Inconsistency was a word that came up early and often during Breakup Day 2015. Eriksson may have rediscovered consistency in his own game, but the team, as a unit, could not do the same. There were too many injuries, too many cold spells and something else — something that was missing — that no one player could quite put his finger on. All of that, combined, led to an early exit.

The most glaring issue the Bruins battled all season, though, was on offense. They could not find a way to put the puck in the back of the net often enough or consistently enough. That wasn’t lost on Eriksson or anyone else in Boston’s room.

“I think everyone wants to win and do well,” Eriksson said. “I think we felt like we could do a little bit better job in getting more shots through and getting more traffic, and get more of those dirty goals.

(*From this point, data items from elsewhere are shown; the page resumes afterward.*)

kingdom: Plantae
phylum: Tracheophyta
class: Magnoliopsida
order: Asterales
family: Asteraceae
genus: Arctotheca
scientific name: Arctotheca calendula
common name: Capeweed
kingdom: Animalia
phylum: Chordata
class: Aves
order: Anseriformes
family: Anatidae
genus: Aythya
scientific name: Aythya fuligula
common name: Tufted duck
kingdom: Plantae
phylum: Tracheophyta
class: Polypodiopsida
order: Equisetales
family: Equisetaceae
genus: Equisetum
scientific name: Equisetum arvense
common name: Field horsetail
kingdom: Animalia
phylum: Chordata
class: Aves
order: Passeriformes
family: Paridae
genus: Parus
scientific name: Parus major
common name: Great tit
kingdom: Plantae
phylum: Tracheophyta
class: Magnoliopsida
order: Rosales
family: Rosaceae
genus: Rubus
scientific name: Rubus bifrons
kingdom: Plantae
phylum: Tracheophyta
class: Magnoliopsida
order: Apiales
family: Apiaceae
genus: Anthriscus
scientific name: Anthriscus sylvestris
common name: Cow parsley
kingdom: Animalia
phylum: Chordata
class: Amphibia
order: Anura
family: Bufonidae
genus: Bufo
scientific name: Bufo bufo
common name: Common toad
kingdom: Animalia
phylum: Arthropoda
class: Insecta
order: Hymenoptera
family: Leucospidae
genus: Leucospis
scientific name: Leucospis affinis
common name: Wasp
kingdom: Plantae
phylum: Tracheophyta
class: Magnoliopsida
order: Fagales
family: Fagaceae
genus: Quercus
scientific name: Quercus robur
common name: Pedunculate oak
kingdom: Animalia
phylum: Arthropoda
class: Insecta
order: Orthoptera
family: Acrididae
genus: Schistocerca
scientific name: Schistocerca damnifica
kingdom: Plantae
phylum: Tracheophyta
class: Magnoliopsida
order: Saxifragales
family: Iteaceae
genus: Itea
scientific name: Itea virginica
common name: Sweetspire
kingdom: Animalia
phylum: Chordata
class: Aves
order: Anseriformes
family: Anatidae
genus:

“We need to get more shots to the net and get more traffic and get more people in front. Sometimes, we had it, and that’s when we were scoring. And sometimes, we were kind of being on the outside a little bit too much and were not scoring many goals.

“[It’s about] just finding ways to get more shots and make more traffic; that’s how you score in this league.”

If it is any consolation, though, Eriksson proved he is capable of doing just that. He is capable of putting the puck on net. He is capable of getting those dirty goals in front — at full strength, and on the man advantage, where he proved to be a valuable asset this season. He is capable of getting the job done, and because he wasn’t quite ready to close the book on the 2014-15 season when it ended for Boston in mid-April, he is continuing to prove it as a member of Sweden’s national team at the IIHF World Championship in the Czech Republic.

In three games with Team Sweden thus far, Eriksson has three goals, two assists and a plus-four rating. All three goals came in Sweden’s 8-1 victory over Latvia on Monday. When his journey in Prague is over, he’ll begin focusing on the ways he can propel that offensive momentum into a similarly successful campaign next year.

“I think [Boston] is a city and a team that’s a great team to play for,” Eriksson said. “A lot of good fans, [and] it’s always a good atmosphere when you’re here and you play.

“We can do something better than we did this year to make it to the playoffs next year, so hopefully, we can have a good summer here and get better.”